#### [Consigne de travail A]
Répondez à ces questions à partir du texte sur Aston Martin :
(i) Dans quelle ville l'écurie est-elle basée ?
(ii) Sur quel circuit Alonso s'est-il adressé aux journalistes ?
(iii) Selon Alonso, pourquoi l'équipe va-t-elle limiter les tours lors d'une ou deux séances ?
#### [Consigne de travail B]
Prolongez le texte sur Aston Martin à partir de sa dernière phrase.

#### [Extrait fourni]
• • • • • • •

L’écurie Aston Martin, basée à Silverstone, a connu un début de saison cauchemardesque en raison de graves problèmes avec son moteur Honda et d’un manque de pièces de rechange.
Le double champion du monde Alonso et son coéquipier Lance Stroll ont dû supporter des vibrations extrêmes dans le châssis causées par le moteur, ce qui faisait craindre des dommages nerveux permanents pour les pilotes.
"La situation n’a malheureusement pas évolué en quatre ou cinq jours depuis Melbourne, donc ce sera un week-end difficile", a confié Alonso aux journalistes sur le circuit international de Shanghai.
"Nous allons limiter les tours lors d’une ou deux séances car nous manquons de pièces. Nous avons besoin de tours pour trouver la bonne fenêtre côté châssis. Je serai satisfait si nous quittons la Chine avec des essais et des qualifications à peu près normaux."
Le pilote espagnol n’a pas pu donner de délai concernant l’arrivée des améliorations. "Que puis-je faire au sein de l’équipe ? Travailler plus dur, aider Honda autant que possible", a déclaré Alonso.
"Nous pouvons allouer des ressources pour aider Honda avec le moteur. Nous sommes une seule équipe, c’est un début chaotique que j’espère ne pas voir durer trop longtemps. Nous faisons tout notre possible, il y a des personnes très talentueuses dans l’équipe, donc j’espère que dans quelques Grands Prix, nous pourrons vivre un week-end normal. Pour être compétitif, il faudra plus de temps. Une fois la fiabilité réglée, nous serons en retard sur la puissance et d’autres aspects."

• • • • • • •

Extraits du jeu de données:
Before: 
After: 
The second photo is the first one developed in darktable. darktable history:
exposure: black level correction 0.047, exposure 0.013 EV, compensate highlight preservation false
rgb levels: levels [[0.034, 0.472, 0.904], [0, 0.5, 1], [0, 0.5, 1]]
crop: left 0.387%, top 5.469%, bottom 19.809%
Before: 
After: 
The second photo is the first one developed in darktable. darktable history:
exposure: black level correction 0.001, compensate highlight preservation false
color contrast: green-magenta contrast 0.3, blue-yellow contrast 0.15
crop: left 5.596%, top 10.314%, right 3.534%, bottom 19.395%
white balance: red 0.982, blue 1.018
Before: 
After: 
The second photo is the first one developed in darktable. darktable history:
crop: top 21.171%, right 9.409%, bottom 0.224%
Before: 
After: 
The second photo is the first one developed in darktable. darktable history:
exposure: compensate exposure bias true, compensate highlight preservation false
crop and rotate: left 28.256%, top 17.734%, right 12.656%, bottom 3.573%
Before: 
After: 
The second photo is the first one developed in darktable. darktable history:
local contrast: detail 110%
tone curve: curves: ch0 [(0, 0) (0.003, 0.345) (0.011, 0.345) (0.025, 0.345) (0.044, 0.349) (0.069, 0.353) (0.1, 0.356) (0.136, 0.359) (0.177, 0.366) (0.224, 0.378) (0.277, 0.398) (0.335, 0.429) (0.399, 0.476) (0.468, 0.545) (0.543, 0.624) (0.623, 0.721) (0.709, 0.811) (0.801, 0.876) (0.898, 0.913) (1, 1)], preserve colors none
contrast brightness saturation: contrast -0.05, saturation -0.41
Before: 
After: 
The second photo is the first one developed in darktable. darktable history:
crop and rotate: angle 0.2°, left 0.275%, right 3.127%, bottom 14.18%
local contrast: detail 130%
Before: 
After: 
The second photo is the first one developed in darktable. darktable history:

• • • • • • •

#### [Résultat attendu A]
(i) L'écurie est basée à Silverstone.
(ii) Alonso s'est adressé aux journalistes sur le circuit international de Shanghai.
(iii) L'équipe va limiter les tours parce qu'elle manque de pièces.

#### [Résultat attendu B]
Le vétéran de 44 ans évolue en Formule 1 depuis plus de vingt ans et a piloté des voitures très différentes, des anciens moteurs V10 essence jusqu’aux configurations hybrides complexes actuelles.
Malgré les difficultés, il a affirmé relever le défi des nouvelles voitures avec enthousiasme, alors que cette saison pourrait être la dernière sur la grille.
Son contrat avec Aston Martin expire à la fin de l’année 2026. "Est-ce qu’on prend du plaisir à piloter ces voitures ? Oui, parce qu’on aime la course", a déclaré Alonso.
"Je fais quatre ou cinq courses de 24 heures parce que j’aime la compétition et j’aime conduire. Donc, quand on monte dans une F1, on apprécie d’aller vite. Mais c’est un défi, un défi différent. J’ai eu beaucoup de chance de courir à l’époque précédente et je me sens chanceux d’avoir pu vivre les deux."